Saturday, July 14, 2007

sermon-July 15

July 15, 2007
Ah, the Good Samaritan! One of Jesus’ best known parables, perhaps because it is so basic, so foundational to our faith. Love God all the way, and love your neighbor as yourself. And who is my neighbor? Anybody in need. It doesn’t get any clearer than that.
To be honest, I’m not terribly fond of the parable of the Good Samaritan, and I’ll tell you why. I keep identifying with the priest and the Levite. Then I feel really crummy about myself. How often do Jesus’ parables leave us feeling crummy about ourselves, because we don’t measure up? We’re never good enough. I grew up thinking that this story has a very simple moral: if we are good people, we help other people who need it, no matter who they are, no matter how inconvenient it is for us. Bad people turn their heads and keep going. With all the needs in the world that I am not responding to, which camp does that put me in?
But I’m not sure it’s that simple. Jesus’ message was never, “You’re not good enough.” Jesus message is good news. It’s all about God’s wondrous, delighting love for us, no matter what. Jesus is not telling a parable about good people and bad people here. He does not say that the priest and the Levite were evil. They may have felt a real tug at the heartstrings as they went by, thinking, “Poor guy! I wish I could help!” But they couldn’t risk ritual uncleanness, which could make them lose their jobs; or they feared for their own safety; or they had other ministries to attend to – who can say? It wasn’t necessarily malice or hardness of heart that caused them to pass the wounded man by. However, in that particular place and time, they placed their own needs – quite possibly valid, worthwhile needs – above his need. They failed to see the connection between their lives and his. And so they failed to be neighbors.
As we all fail in some way. If my neighbor could be anybody, I have about 6.6 billion neighbors. And way too many of my neighbors are lying by the side of the road, in all kinds of conditions. I really care about the various crises going on in the world. And yet, I can’t respond to all of them.
Last week I spent a couple days with my friend Ruth. We go way back together. 25 years ago we were fresh out of college and living in community at Church of the Messiah in Detroit, full of idealism and trying to change the world. She was a nurse and I taught in the day care center. As we reminisced about those times, Ruth recalled a memory that pains her still. One night about midnight she was driving home from her late shift through nearly deserted inner city streets. There was one car ahead of her, stopped at a traffic light, also driven by a woman alone. Suddenly three young men came off the sidewalk, jumped on the car in front of Ruth and crashed a brick through the windshield.
This was before cell phones, mind you. Ruth had no idea what she could possibly do to help. She didn’t dare stop. She drove around the car, home as fast as she could and called 911. She never did find out what happened after that. To this day she cannot forget the fact that she drove away.
As I thought about the parable of the Good Samaritan, I couldn’t get Ruth’s story out of my head. I know Ruth is a good person. And I don’t think God was calling her to risk her own life in a situation where she probably couldn’t have made a difference. Our community was already doing so much in that neighborhood – a day care center, a school, meals for elderly people, work on housing issues – and we had made a pretty intense commitment by choosing to live there. Ruth was living the Good Samaritan lifestyle. Was it enough? No. Ruth was doing what she could do, and she couldn’t help that woman being carjacked.

# ENTRIES SHOWN

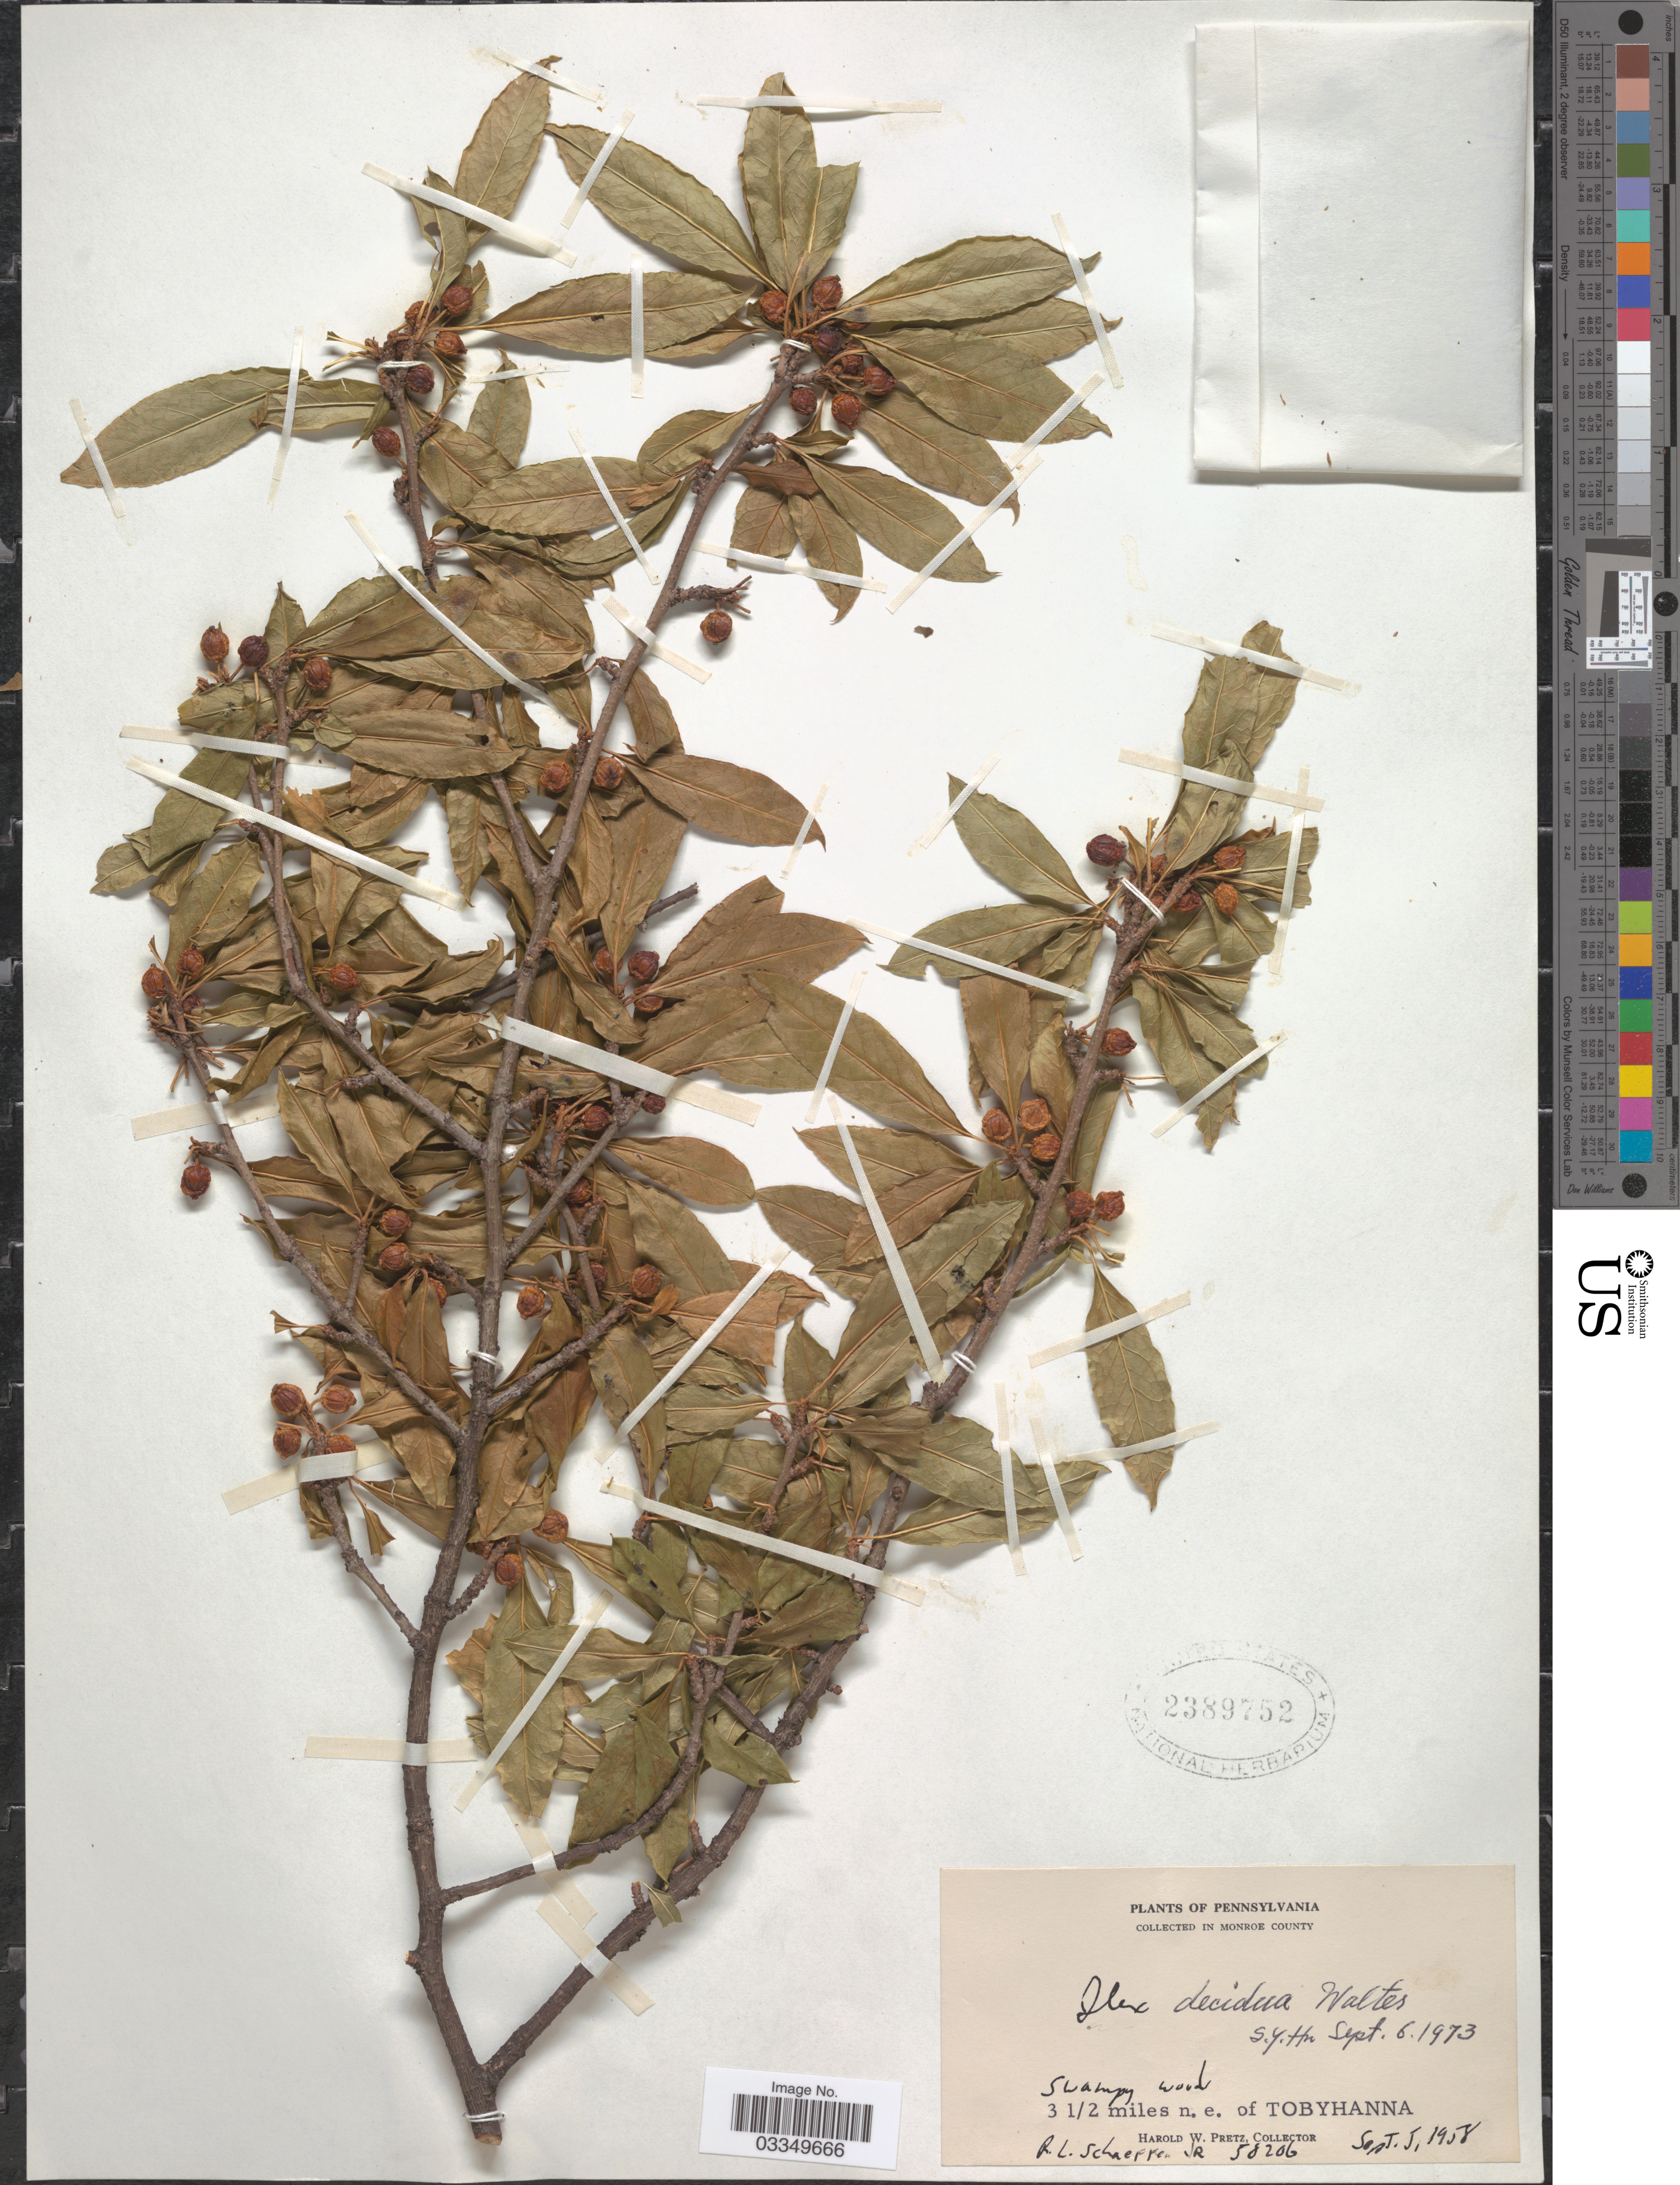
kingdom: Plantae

* * *

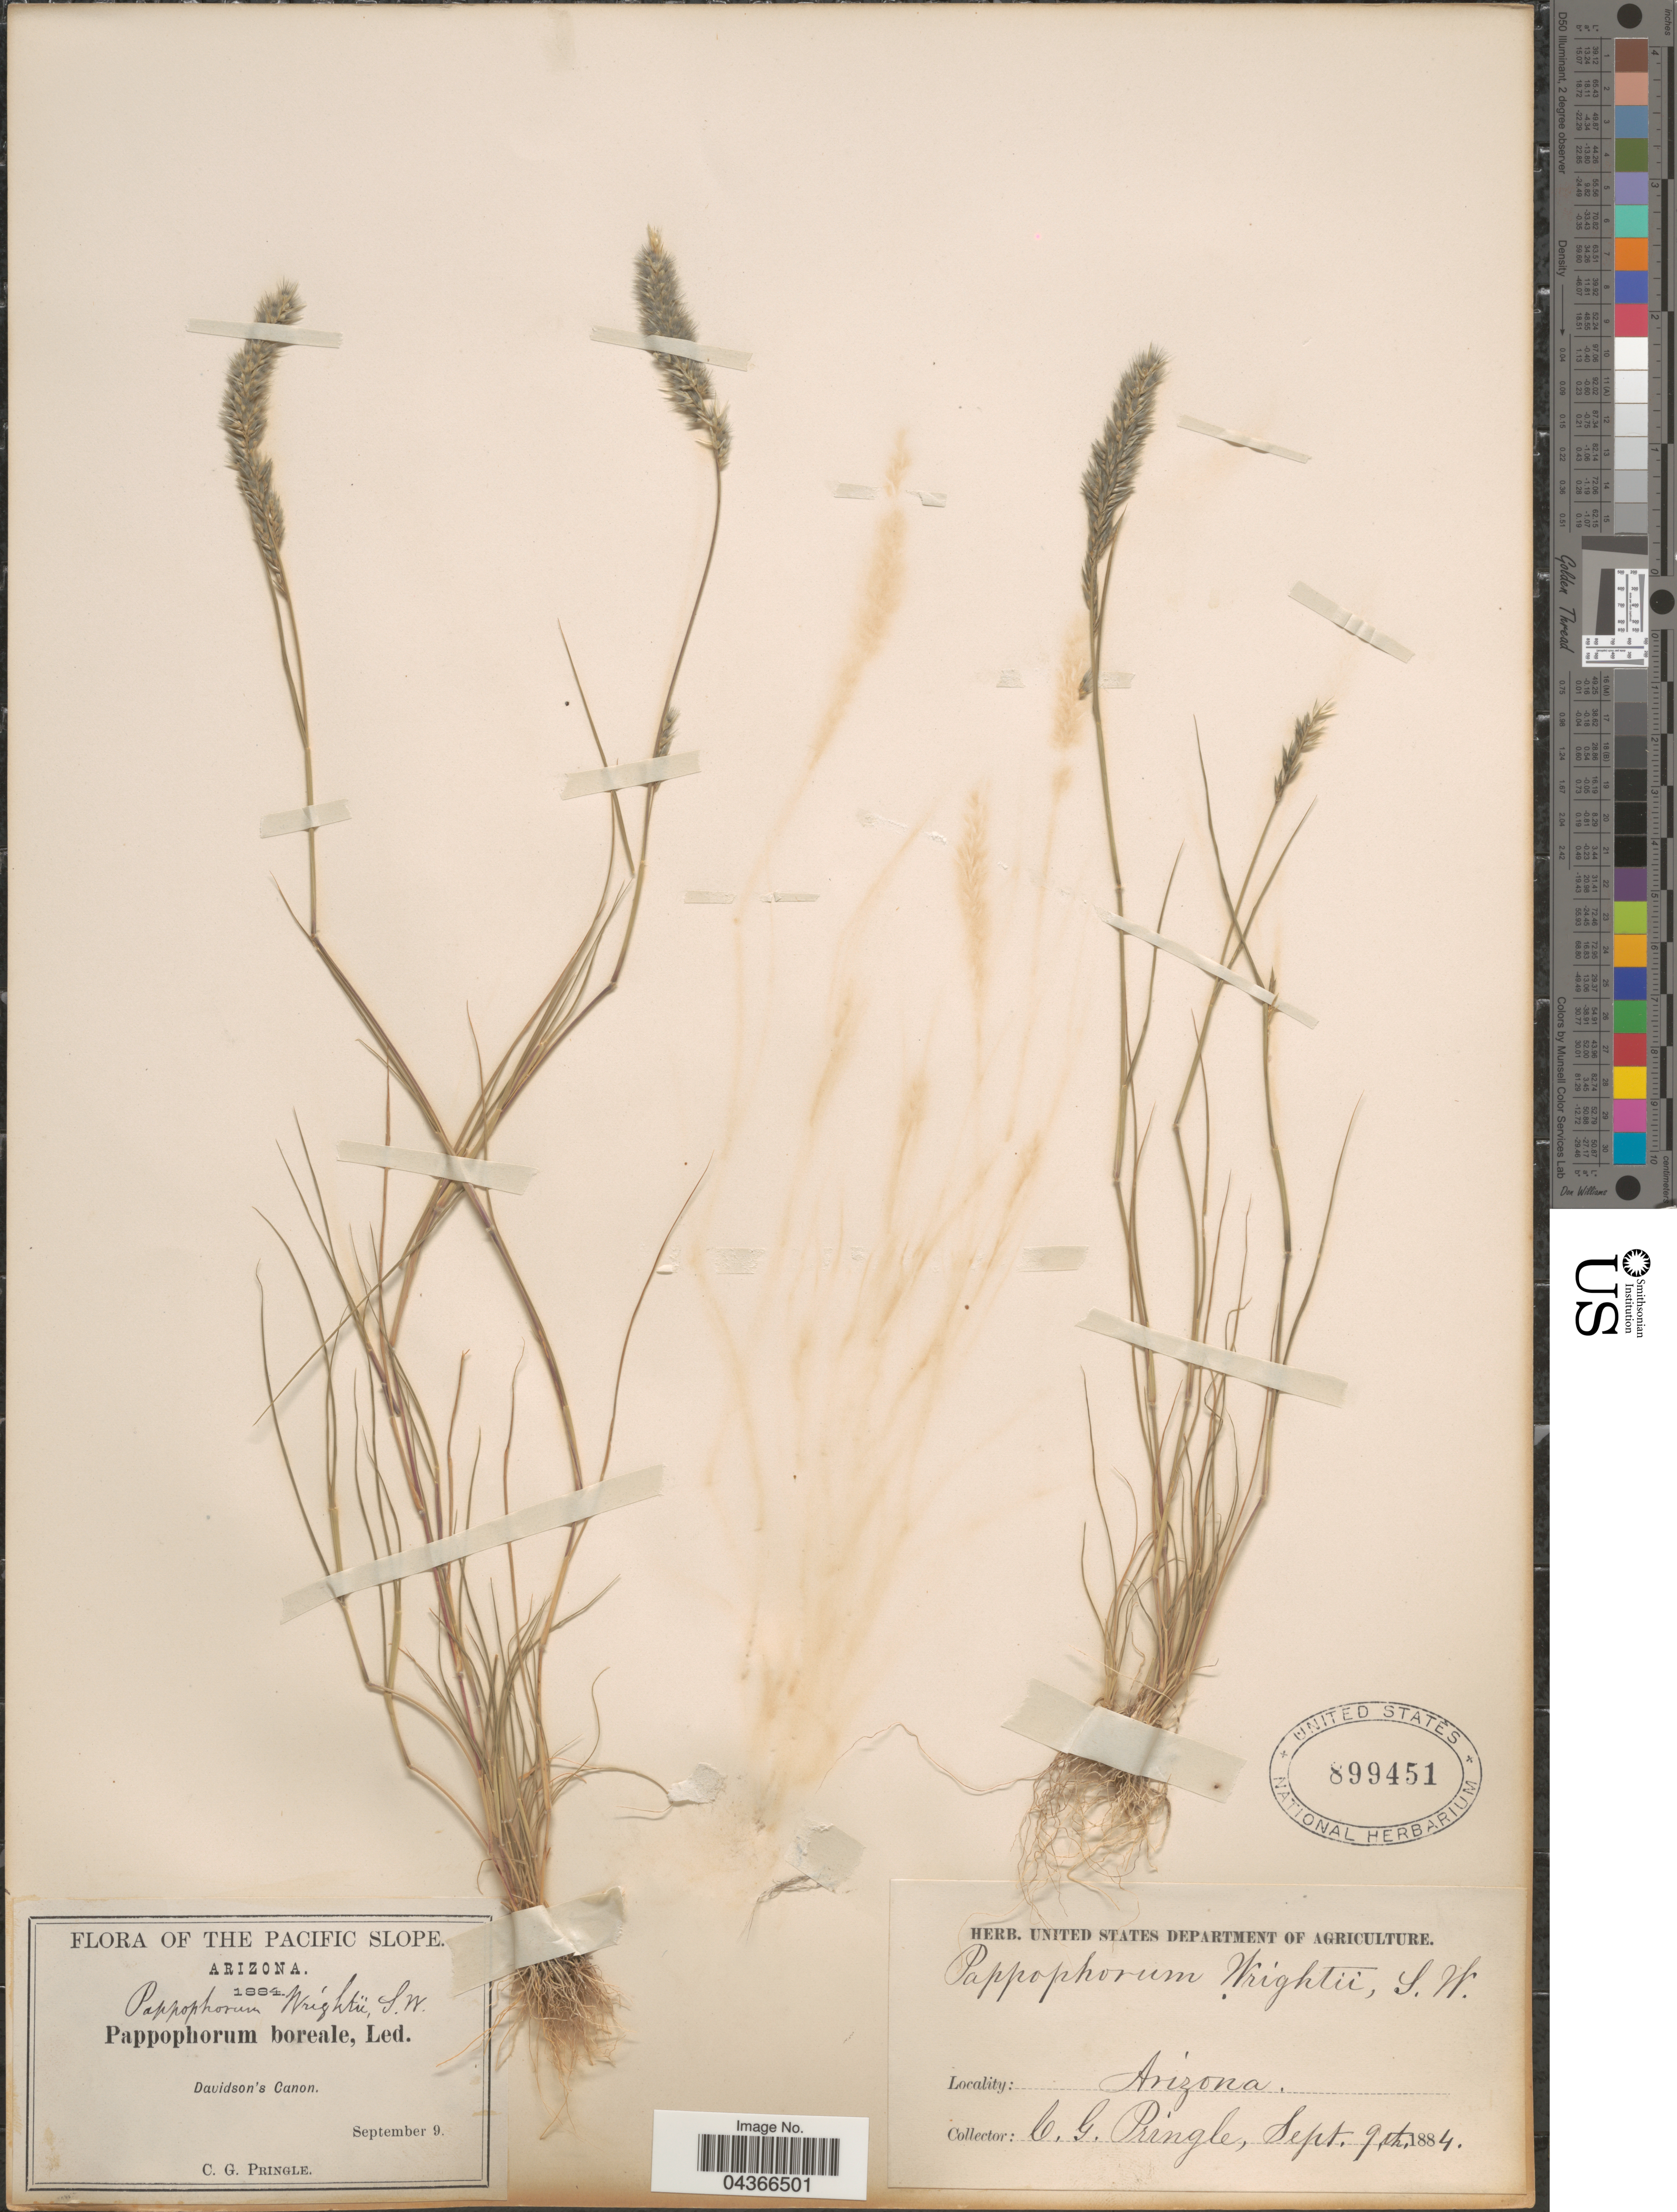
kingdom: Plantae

# INSTRUCTIONS
[a] List the things the sermon names that the community was already doing in its neighborhood.
[b] Reproduce the sermon's wording from "Saturday, July 14, 2007" to "clearer than that.".

# TASK-BY-TASK SOLUTIONS
[a]
- a day care center
- a school
- meals for elderly people
- work on housing issues

[b]
Saturday, July 14, 2007

sermon-July 15

July 15, 2007
Ah, the Good Samaritan! One of Jesus’ best known parables, perhaps because it is so basic, so foundational to our faith. Love God all the way, and love your neighbor as yourself. And who is my neighbor? Anybody in need. It doesn’t get any clearer than that.